In that decision, the majority opinion by Justice Clarence Thomas said that gun regulations are allowed only if they were historically permitted. He wrote: “Only if a firearm regulation is consistent with this Nation’s historical tradition may a court conclude that the individual’s conduct falls outside the Second Amendment’s ‘unqualified command.’”
Courts will need to consider whether each of the three parts of the new California law meets this test and is a type of regulation that has been historically permitted. The difficulty, of course, is that neither the weapons involved nor the regulations created by the law existed in 1791, when the 2nd Amendment was adopted, or in 1868, when the 14th Amendment was ratified.

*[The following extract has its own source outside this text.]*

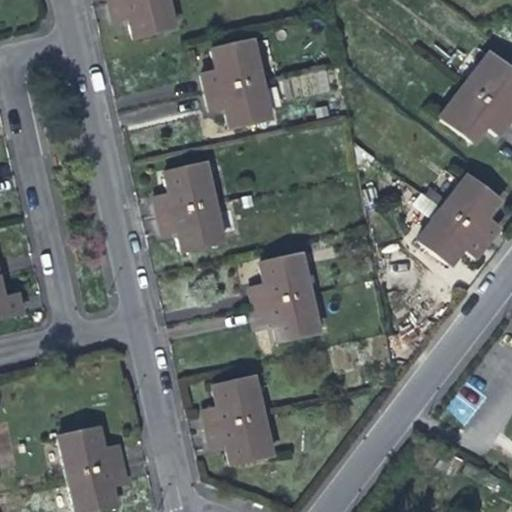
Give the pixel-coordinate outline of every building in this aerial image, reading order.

Although the first federal gun law was not adopted until 1934, the colonies began regulating firearms before the United States was formed. Virginia adopted a law in 1619 and colonial and early state governments adopted over 600 gun control restrictions. Laws requiring registration, which is facilitated by serial numbers, have long existed and thus the part of SB 1327 dealing with ghost guns should easily be upheld by the courts.

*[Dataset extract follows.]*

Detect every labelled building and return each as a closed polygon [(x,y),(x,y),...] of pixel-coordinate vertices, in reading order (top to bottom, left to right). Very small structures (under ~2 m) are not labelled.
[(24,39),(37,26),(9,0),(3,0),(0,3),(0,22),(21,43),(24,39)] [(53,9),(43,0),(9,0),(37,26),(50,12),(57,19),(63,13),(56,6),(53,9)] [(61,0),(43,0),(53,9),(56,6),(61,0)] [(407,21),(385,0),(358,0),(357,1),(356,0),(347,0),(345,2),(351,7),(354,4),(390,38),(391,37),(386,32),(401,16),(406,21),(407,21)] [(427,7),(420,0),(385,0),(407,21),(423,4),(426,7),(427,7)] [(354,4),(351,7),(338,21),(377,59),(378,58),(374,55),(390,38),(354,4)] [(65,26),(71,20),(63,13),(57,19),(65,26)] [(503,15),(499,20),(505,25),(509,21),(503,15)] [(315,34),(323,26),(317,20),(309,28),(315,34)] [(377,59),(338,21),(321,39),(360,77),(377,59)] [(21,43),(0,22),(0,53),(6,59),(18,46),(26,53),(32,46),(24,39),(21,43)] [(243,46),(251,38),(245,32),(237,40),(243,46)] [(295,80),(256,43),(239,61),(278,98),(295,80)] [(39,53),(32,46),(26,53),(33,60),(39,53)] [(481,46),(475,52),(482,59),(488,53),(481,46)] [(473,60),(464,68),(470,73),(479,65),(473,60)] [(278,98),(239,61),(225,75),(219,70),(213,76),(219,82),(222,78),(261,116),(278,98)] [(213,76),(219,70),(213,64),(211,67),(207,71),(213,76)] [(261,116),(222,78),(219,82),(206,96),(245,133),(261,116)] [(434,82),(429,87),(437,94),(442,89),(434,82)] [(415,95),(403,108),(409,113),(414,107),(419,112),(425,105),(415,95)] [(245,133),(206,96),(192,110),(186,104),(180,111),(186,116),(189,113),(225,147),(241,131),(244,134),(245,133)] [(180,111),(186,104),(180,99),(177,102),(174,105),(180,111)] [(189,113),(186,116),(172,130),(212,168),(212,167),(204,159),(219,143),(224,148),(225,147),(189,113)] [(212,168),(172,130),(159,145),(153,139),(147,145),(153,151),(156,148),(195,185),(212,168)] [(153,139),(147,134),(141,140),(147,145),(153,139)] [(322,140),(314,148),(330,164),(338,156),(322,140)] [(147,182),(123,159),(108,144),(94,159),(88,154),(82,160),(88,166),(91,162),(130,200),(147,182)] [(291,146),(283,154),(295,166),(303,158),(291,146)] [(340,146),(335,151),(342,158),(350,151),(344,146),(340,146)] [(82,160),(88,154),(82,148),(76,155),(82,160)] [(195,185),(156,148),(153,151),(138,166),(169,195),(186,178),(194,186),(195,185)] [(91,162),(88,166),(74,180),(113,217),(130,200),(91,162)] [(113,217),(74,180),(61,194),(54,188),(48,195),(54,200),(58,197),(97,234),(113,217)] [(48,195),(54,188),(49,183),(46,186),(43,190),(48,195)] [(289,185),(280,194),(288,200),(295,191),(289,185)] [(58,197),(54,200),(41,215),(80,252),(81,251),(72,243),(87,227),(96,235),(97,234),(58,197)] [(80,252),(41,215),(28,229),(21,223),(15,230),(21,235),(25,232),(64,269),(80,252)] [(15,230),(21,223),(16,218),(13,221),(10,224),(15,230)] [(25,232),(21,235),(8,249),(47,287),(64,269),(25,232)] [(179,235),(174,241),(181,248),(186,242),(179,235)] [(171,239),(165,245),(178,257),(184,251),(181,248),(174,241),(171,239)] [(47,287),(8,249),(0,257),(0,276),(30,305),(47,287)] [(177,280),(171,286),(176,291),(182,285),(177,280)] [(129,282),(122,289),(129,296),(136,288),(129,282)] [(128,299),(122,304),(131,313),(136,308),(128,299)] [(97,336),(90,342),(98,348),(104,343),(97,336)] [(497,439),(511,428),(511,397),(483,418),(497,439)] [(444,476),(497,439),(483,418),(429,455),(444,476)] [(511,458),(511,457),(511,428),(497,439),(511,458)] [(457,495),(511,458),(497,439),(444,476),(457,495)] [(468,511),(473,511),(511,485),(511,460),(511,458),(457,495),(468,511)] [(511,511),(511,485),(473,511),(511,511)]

Likewise, the courts long have upheld restrictions on certain types of weapons. In 1939, the Supreme Court upheld a federal tires on sawed-off shotguns. Prohibiting the possession of parts of guns that are prohibited by the federal government likewise should be constitutional.
Ironically, under Thomas’ decision, the provision prohibiting the sale or distribution of firearms to those under age 21 could be in trouble. This regulation should be clearly constitutional. In fact, under current federal law, licensed dealers cannot sell or deliver handguns to individuals under age 21 or long guns such as shotguns and rifles to those under age 18. But it is uncertain whether the courts will find a historical basis for this age restriction . I hope that courts will follow common sense and conclude that it is best for society to do all it can to keep guns out of the hands of minors.
The new California law, like the Texas law, limits how a defendant can challenge its provisions in court, but it is not immune from review in the courts. Once challenged, courts should uphold the regulations as reasonable and consistent with the 2nd Amendment.
Erwin Chemerinsky is dean of the UC Berkeley School of Law and a contributing writer to Opinion. He is the author, most recently, of “Presumed Guilty: How the Supreme Court Empowered the Police and Subverted Civil Rights.”